■ Assignment
Look through the records, and whenever a line includes the word "Cristian", copy it.

[Page images and extracted text]
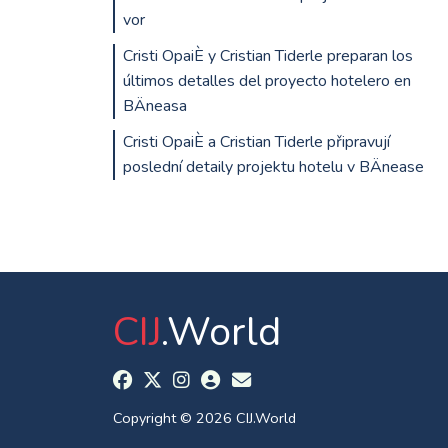
vor
Cristi OpaiÈ y Cristian Tiderle preparan los
últimos detalles del proyecto hotelero en
BÄneasa
Cristi OpaiÈ a Cristian Tiderle připravují
poslední detaily projektu hotelu v BÄnease
CIJ
.World
Copyright © 2026 CIJ.World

■ Response to this task
Cristi OpaiÈ y Cristian Tiderle preparan los
Cristi OpaiÈ a Cristian Tiderle připravují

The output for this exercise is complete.